What's it taste like?

got this in an email a while back, I thought it was pretty funny:

In a biology class, the professor was discussing the high glucose
>>levels found in semen. A female freshman raised her hand and asked,
>>“If I understand, you’re saying that there’s a lot of glcose, as in
>>sugar, in semen?”
>>“That’s correct,” responded the professor going on to add statistical
>>info. Raising her hand again, the girl asked, “Then why doesn’t it
>>taste sweet?”
>>After a stunned silence, the whole class burst out laughing, the poor
>>girl’s face turned bright red, and as she realized exactly what she
>>had inadvertently said (or rather implied). She picked up her books
>>without a word and walked out of class, never to return.
>>However, as she was going out the door the Professor’s reply was
>>classic: Totally straight faced he answered her question. “It
>>dosen’t taste sweet because the taste buds for sweetness are on the
>>tip of your tongue and not the back of your throat.”>>


If A equals success, then the formula is: A = X + Y + Z, X is work. Y is play. Z is keep your mouth shut.
-Albert Einstein

“Guys should eat it themselves so they can see what a girl has to put up with.”
—handy

Ah, handy, if only it were possible. See the “beer gut” thread. :wink:
Peace,
mangeorge


I only know two things;
I know what I need to know
And
I know what I want to know
Mangeorge, 2000

psy, you know there is a long explanation on that story on the scopes’ u.l. page.

The snopes page: http://www.snopes.com/college/sex/salty.htm

This one happens to be my favorite UL. A similar one is about a mouth scraping from a student in biology class revealing a sperm cell. http://www.snopes.com/college/sex/telltale.htm

Other friends of yours have said that your wife thinks vegetarians taste best?
Cool.

Enright3

Special said:
oh, it’s considered rather poor taste (zing! another one) to spit instead of swallow.

There are many of us who could not care less if you spit or swallow, but treasure the experience nonetheless.

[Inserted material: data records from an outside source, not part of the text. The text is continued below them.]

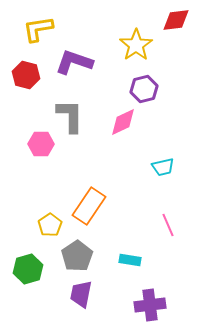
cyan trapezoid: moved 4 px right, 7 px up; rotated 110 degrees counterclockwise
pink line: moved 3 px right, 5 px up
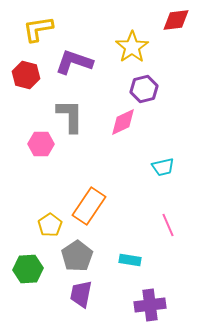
yellow star: moved 4 px left, 2 px down
green hexagon: rotated 12 degrees clockwise
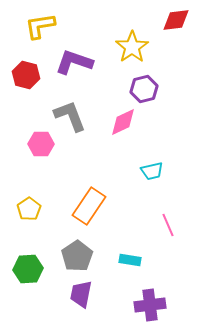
yellow L-shape: moved 2 px right, 3 px up
gray L-shape: rotated 21 degrees counterclockwise
cyan trapezoid: moved 11 px left, 4 px down
yellow pentagon: moved 21 px left, 16 px up
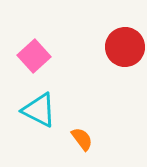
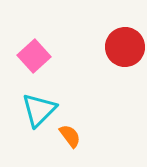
cyan triangle: rotated 48 degrees clockwise
orange semicircle: moved 12 px left, 3 px up
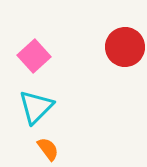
cyan triangle: moved 3 px left, 3 px up
orange semicircle: moved 22 px left, 13 px down
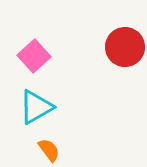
cyan triangle: rotated 15 degrees clockwise
orange semicircle: moved 1 px right, 1 px down
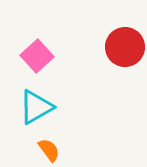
pink square: moved 3 px right
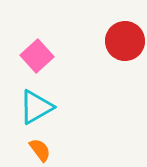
red circle: moved 6 px up
orange semicircle: moved 9 px left
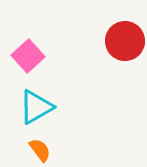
pink square: moved 9 px left
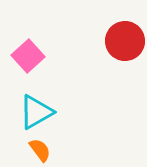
cyan triangle: moved 5 px down
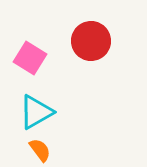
red circle: moved 34 px left
pink square: moved 2 px right, 2 px down; rotated 16 degrees counterclockwise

This sig not Y2K compliant. Happy 1900.

Oye. Well, everyone else seems to be pretty honest on this one, so here goes. My lover has made it pretty clear that she enjoys both the act and the taste. ('m 37, she’s 39) I’ve known what I tasted like since I was about 13. I wasn’t sexually active at that age, aside from with myself, but I wanted to know what my lovers were in for, and there was pretty much only one way to find out. YOU go figure it out.
Not only will I kiss her immediately afterwards, but I almost always am offered a mouthful back from her mouth to mine, which I lustily swallow. ( It’s called a Snowball, to answer another Posting here recently.) It’s about trust, and passion. And, of course, to each their own.
I’ll surely try the cinnamon, I love that taste anyway. Sometimes I am aware of being MUCH saltier than others, but otherwise the taste is pretty much the same.
Having said all of this, she is the last lover I ever plan to know. None other in my life has ever shown anything but distain/disgust for the act, AND the taste.

Cartooniverse

If you want to kiss the sky, you’d better learn how to kneel.

I can’t imagine that this is a serious inquiry. Just taste a bit on your finger, for Christ sakes. Incidentely, my wife tastes her vaginal excretions to guage it’s health.

Yeowwww, Cartooniverse! You have created a mental image that will last me for days. Snowball, indeed. With Valentine’s Day just around the corner, maybe you could make a quick call to my hubby and sing the praises of this technique.

I swear I won’t be worth a damn at work today.

Stacy1: I think it tastes like nothing. Almost the same consistency of thin snot. It sounds grosser than it is. The best advice I can give you is :tell him to let you know when he is going to cum, make sure it’s at the back of your mouth when he does, don’t swallow until you are sure he’s done. it’s no fun sucking it back and it’s no fun having to swallow twice. I don’ love the taste of it, but it’s balanced by my sheer love for the guy and the fact he loves it, in that way it’s highly arousing. All bets are off when i’m drunk, when, for some reason, I crave the taste.

I figured it wasn’t fair to ask my wife to taste me if I wasn’t willing to taste myself, so I did (a little on the fingertip). It tastes slightly salty, like tears. My wife was unimpressed, and told me to go wash my mouth out…

To date, none of that kind of joy…

I have no idea what it tastes like, I only posted because this topic was directly under the one titled “My Shit Doesn’t Stink…” and I had to move it.